Czadoman miał romans ze swoją tancerką? "Pani Justyna wszystko odwołała"
Niedawno jedna z tancerek występująca w teledyskach Czadomana wyznała, że miała romans z artystą. Okazuje się, że prawda była zgoła inna.
Ruda z teledysku "Ruda tańczy jak szalona" przyznała w programie telewizyjnym, że przez 8 miesięcy utrzymywała romans z Czadomanem. Informacja ta wzbudziła wiele kontrowersji, ponieważ muzyk ma żonę i córeczkę. Justyna Karcz, modelka, która wzięła udział w jednym z klipów artysty, postanowiła odmienić swój wizerunek. Właśnie dlatego pojawiła się w programie Mai Sablewskiej "SOS - Sablewska od stylu". Tam zdradziła niewygodne szczegóły ze swojego życia.

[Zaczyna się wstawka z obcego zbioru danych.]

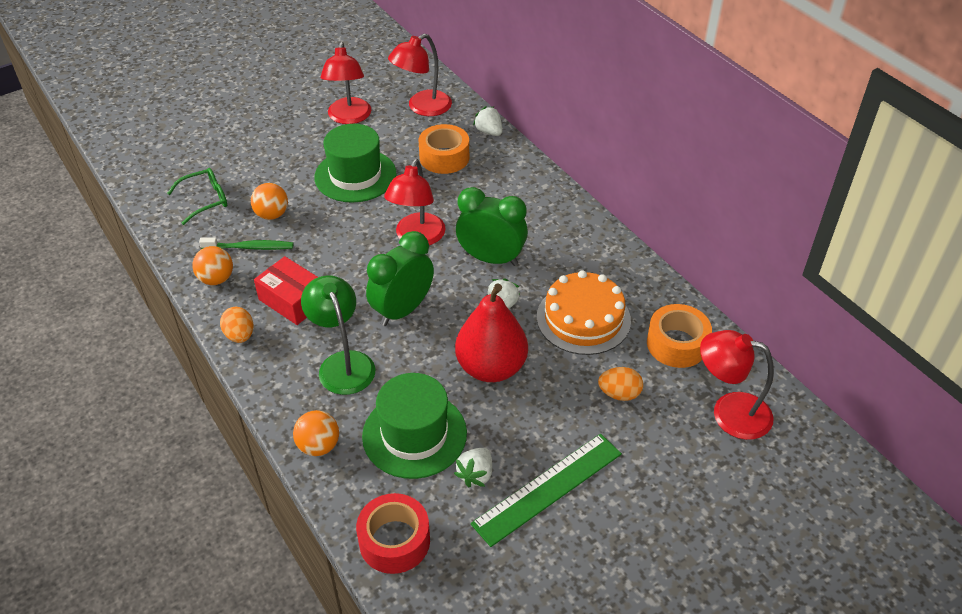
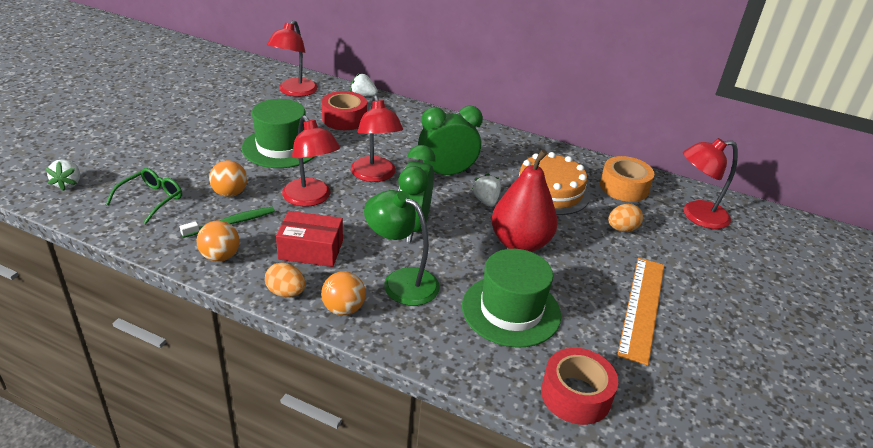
camera: 35 degrees left, 10 degrees down
orange ball [293,410,339,456] -> orange ball moved to [321,271,366,315]
red lamp [321,42,371,124] -> red lamp moved to [282,115,340,207]
orange tape [419,124,469,174] -> red tape [322,91,367,130]
white strawberry [454,448,492,487] -> white strawberry moved to [45,159,80,191]
green ruler [470,434,622,547] -> orange ruler [617,258,665,366]

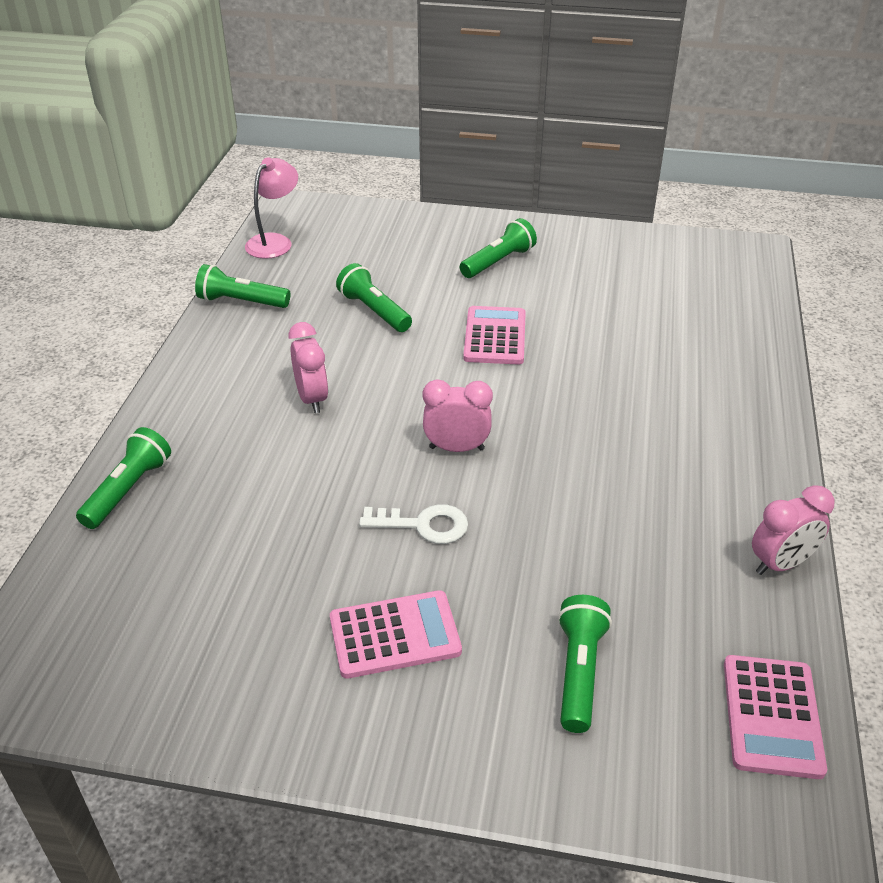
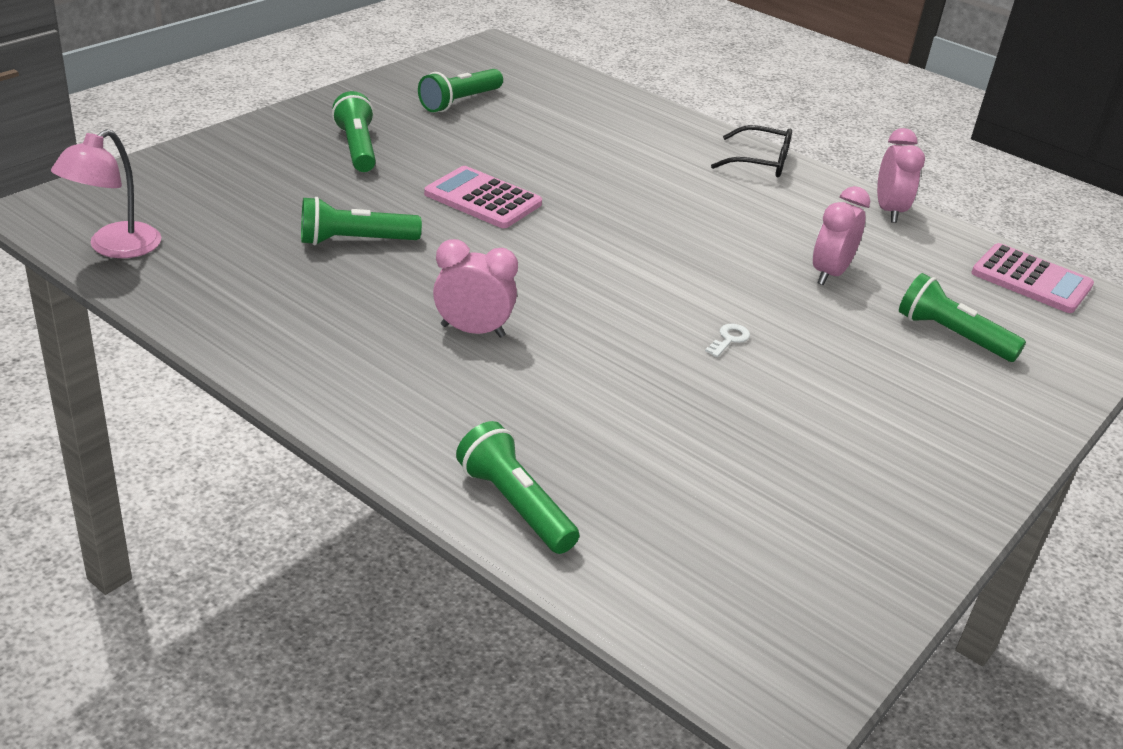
camera: 65 degrees left, 5 degrees down
green flashlight [195,264,290,308] -> green flashlight moved to [418,69,503,112]
pink lamp [245,157,298,259] -> pink lamp turned 120 degrees counterclockwise [51,129,161,258]
pink calculator [330,590,462,679] -> none
white key [359,504,468,544] -> white key [705,324,750,357], size x0.55
pink clock [423,380,493,452] -> pink clock moved to [813,186,870,285]
none -> black glasses [711,125,792,177]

Okazuje się, że prawda może być nieco inna. Nieoficjalnie udało nam się dowiedzieć, że Czadoman wytoczył proces tancerce za rozpowszechnianie nieprawdziwych informacji na temat ich relacji. Okazuje się, że kobieta już wcześniej w środowisku muzycznym opowiadała o zażyłej relacji z artystą. Z naszych informacji wynika, że na jednej z ostatnich rozpraw, Justyna Karcz odwołała wszystko co do tej pory mówiła.
- Pani Justyna Karcz przed sądem zaprzeczyła wszystkiemu, co opowiadała. Twierdziła, że była pod wpływem alkoholu - mówi nam informator.
Podobno na sali sądowej deklarowała, że była pod wpływem alkoholu i nie miała świadomości, jak to może wpłynąć na życie rodzinne Czadomana.
Warto jednak napomknąć, że rozprawa sądowa miała miejsce jeszcze przed emisją programu z udziałem Sablewskiej i dotyczyła rozpowszechniania plotek w środowisku disco-polo. Skontaktowaliśmy się również w tej sprawie z menadżerem Czadomana. Jeszcze czekamy na odpowiedź w tej kwestii.